• **Data extract**:
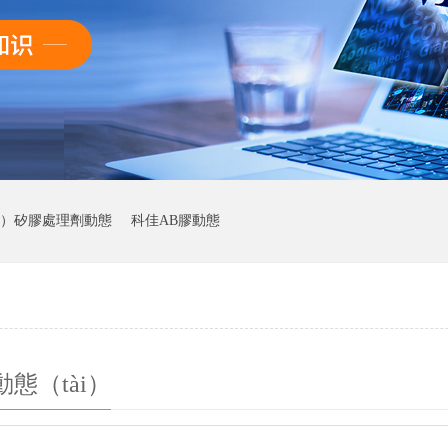
iā）矽膠處理劑動態
科佳AB膠動態
態（tài）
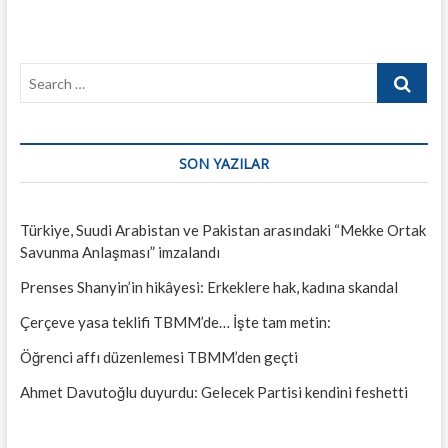
Search
…
SON YAZILAR
Türkiye, Suudi Arabistan ve Pakistan arasındaki “Mekke Ortak
Savunma Anlaşması” imzalandı
Prenses Shanyin’in hikâyesi: Erkeklere hak, kadına skandal
Çerçeve yasa teklifi TBMM’de… İşte tam metin:
Öğrenci affı düzenlemesi TBMM’den geçti
Ahmet Davutoğlu duyurdu: Gelecek Partisi kendini feshetti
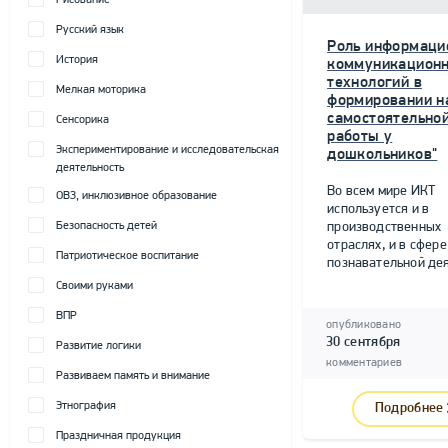
Рисование
Русский язык
Роль информаци
История
коммуникацион
технологий в
Мелкая моторика
формировании н
самостоятельно
Сенсорика
работы у
Экспериментирование и исследовательская
дошкольников"
деятельность
Во всем мире ИКТ
ОВЗ, инклюзивное образование
используется и в
Безопасность детей
производственных
отраслях, и в сфере
Патриотическое воспитание
познавательной дея
Своими руками
ВПР
опубликовано
30 сентября
Развитие логики
комментариев
Развиваем память и внимание
Этнография
Подробнее
Праздничная продукция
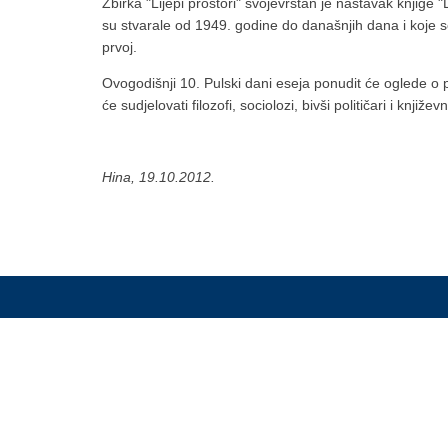
Zbirka "Lijepi prostori" svojevrstan je nastavak knjige
su stvarale od 1949. godine do današnjih dana i koje s
prvoj.
Ovogodišnji 10. Pulski dani eseja ponudit će oglede o pol
će sudjelovati filozofi, sociolozi, bivši političari i književn
Hina, 19.10.2012.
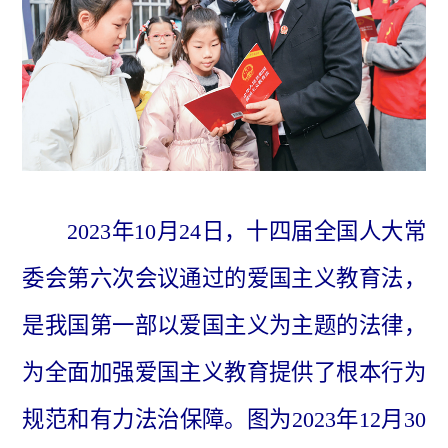
2023年10月24日，十四届全国人大常
委会第六次会议通过的爱国主义教育法，
是我国第一部以爱国主义为主题的法律，
为全面加强爱国主义教育提供了根本行为
规范和有力法治保障。图为2023年12月30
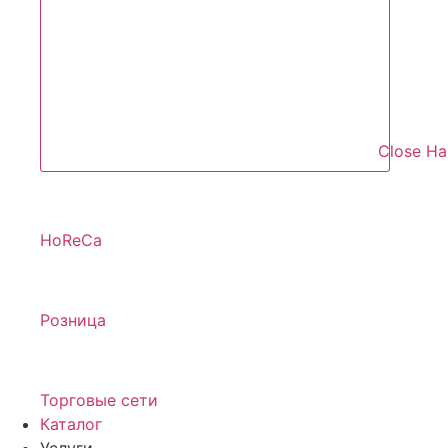
Close Н
HoReCa
Розница
Торговые сети
Каталог
Услуги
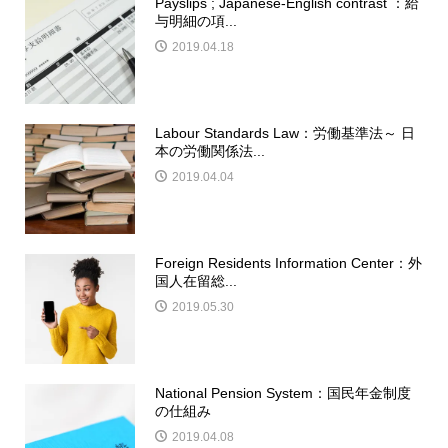
Payslips ; Japanese-English contrast ：給
与明細の項...
2019.04.18
Labour Standards Law：労働基準法～ 日
本の労働関係法...
2019.04.04
Foreign Residents Information Center：外
国人在留総...
2019.05.30
National Pension System：国民年金制度
の仕組み
2019.04.08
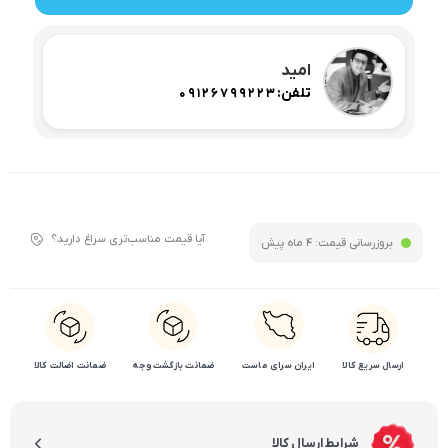
امید
تلفن:
09126799223
آیا قیمت مناسب‌تری سراغ دارید؟
بروزرسانی قیمت:
4 ماه پیش
ارسال سریع کالا
ایران سرای ماست
ضمانت بازگشت وجه
ضمانت اضالت کالا
شرایط ارسال کالا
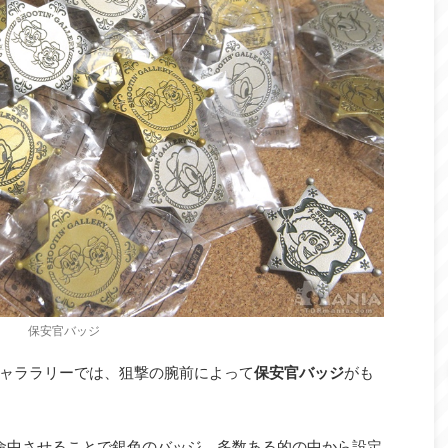
保安官バッジ
ャララリーでは、狙撃の腕前によって
保安官バッジ
がも
に命中させることで銀色のバッジ、多数ある的の中から設定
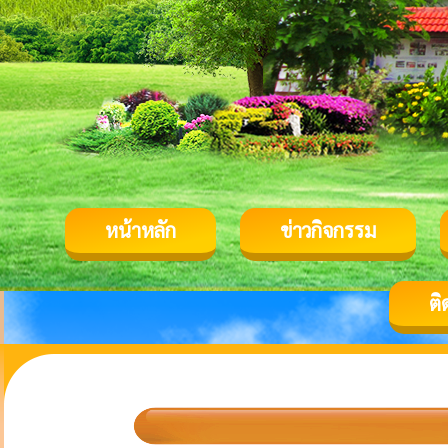
หน้าหลัก
ข่าวกิจกรรม
ติ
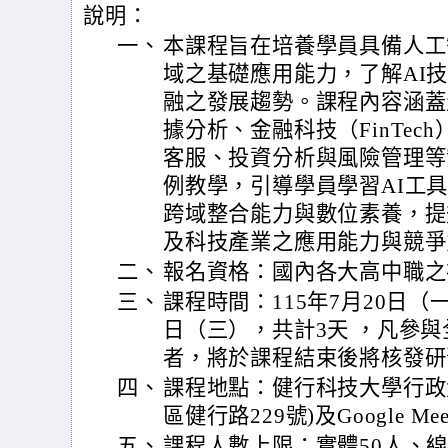
說明：
一、
本課程旨在培養學員具備人工
域之基礎應用能力，了解AI
融之發展趨勢。課程內容涵蓋
據分析、金融科技（FinTec
客服、投資分析與風險管理等
例教學，引導學員學習AI工
跨域整合能力與數位素養，提
及科技產業之應用能力與競爭
二、
報名資格：國內各大高中職之
三、
課程時間：115年7月20日（
日（三），共計3天 ，凡參
者，將於課程結束後將核發研
四、
課程地點：健行科技大學行政
區健行路229號)及Google M
五、
課程人數上限：實體50人、線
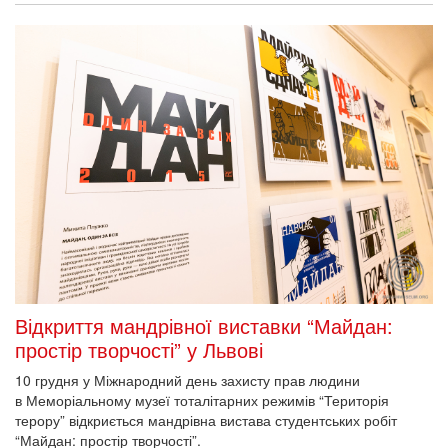
Відкриття мандрівної виставки “Майдан:
простір творчості” у Львові
10 грудня у Міжнародний день захисту прав людини
в Меморіальному музеї тоталітарних режимів “Територія
терору” відкриється мандрівна вистава студентських робіт
“Майдан: простір творчості”.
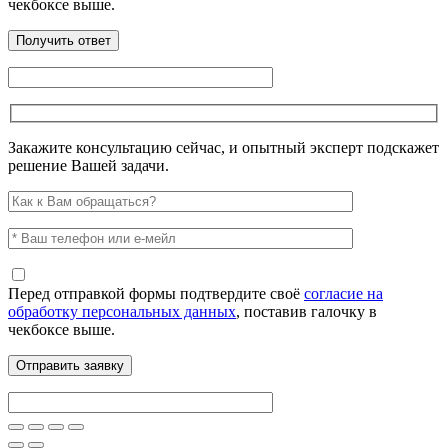
чекбоксе выше.
Закажите консультацию сейчас, и опытный эксперт подскажет
решение Вашей задачи.
Перед отправкой формы подтвердите своё
согласие на
обработку персональных данных
, поставив галочку в
чекбоксе выше.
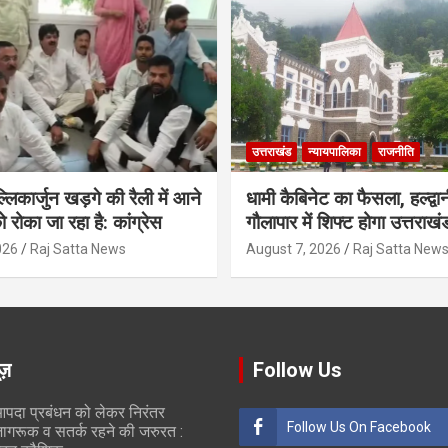
उत्तराखंड
न्यायपालिका
राजनीति
मल्लिकार्जुन खड़गे की रैली में आने
धामी कैबिनेट का फैसला, हल्द्वान
ो रोका जा रहा है: कांग्रेस
गौलापार में शिफ्ट होगा उत्तराखं
026
Raj Satta News
August 7, 2026
Raj Satta New
ूज़
Follow Us
पदा प्रबंधन को लेकर निरंतर
Follow Us On Facebook
ागरूक व सतर्क रहने की जरुरत :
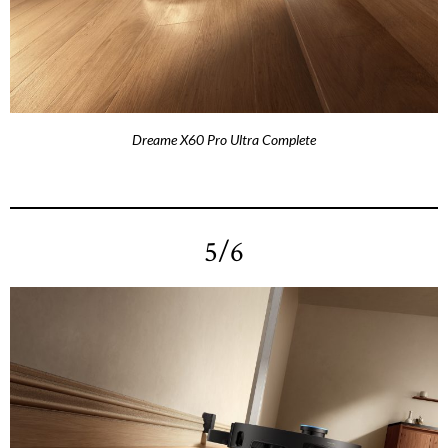
Dreame X60 Pro Ultra Complete
5/6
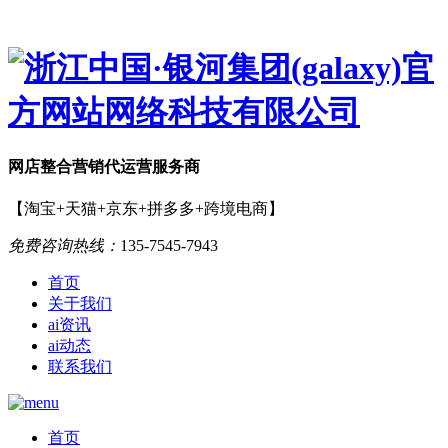
网店
整合营销
代运营服务商
【淘宝+天猫+京东+拼多多+跨境电商】
免费咨询热线：
135-7545-7943
首页
关于我们
ai资讯
ai动态
联系我们
首页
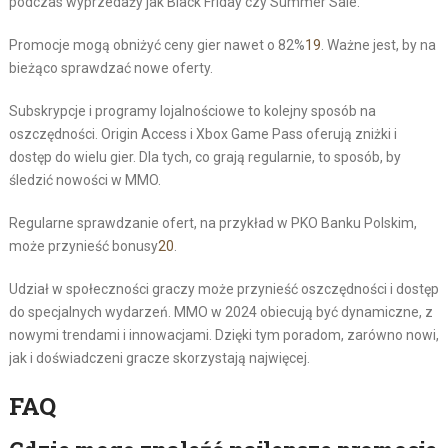
podczas wyprzedaży jak Black Friday czy Summer Sale.
Promocje mogą obniżyć ceny gier nawet o 82%
19
. Ważne jest, by na
bieżąco sprawdzać nowe oferty.
Subskrypcje i programy lojalnościowe to kolejny sposób na
oszczędności. Origin Access i Xbox Game Pass oferują zniżki i
dostęp do wielu gier. Dla tych, co grają regularnie, to sposób, by
śledzić nowości w MMO.
Regularne sprawdzanie ofert, na przykład w PKO Banku Polskim,
może przynieść bonusy
20
.
Udział w społeczności graczy może przynieść oszczędności i dostęp
do specjalnych wydarzeń. MMO w 2024 obiecują być dynamiczne, z
nowymi trendami i innowacjami. Dzięki tym poradom, zarówno nowi,
jak i doświadczeni gracze skorzystają najwięcej.
FAQ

• **What to work on**: Pull every line containing "sposób" out of the material and copy it.

• **Expected answer**:
Subskrypcje i programy lojalnościowe to kolejny sposób na
dostęp do wielu gier. Dla tych, co grają regularnie, to sposób, by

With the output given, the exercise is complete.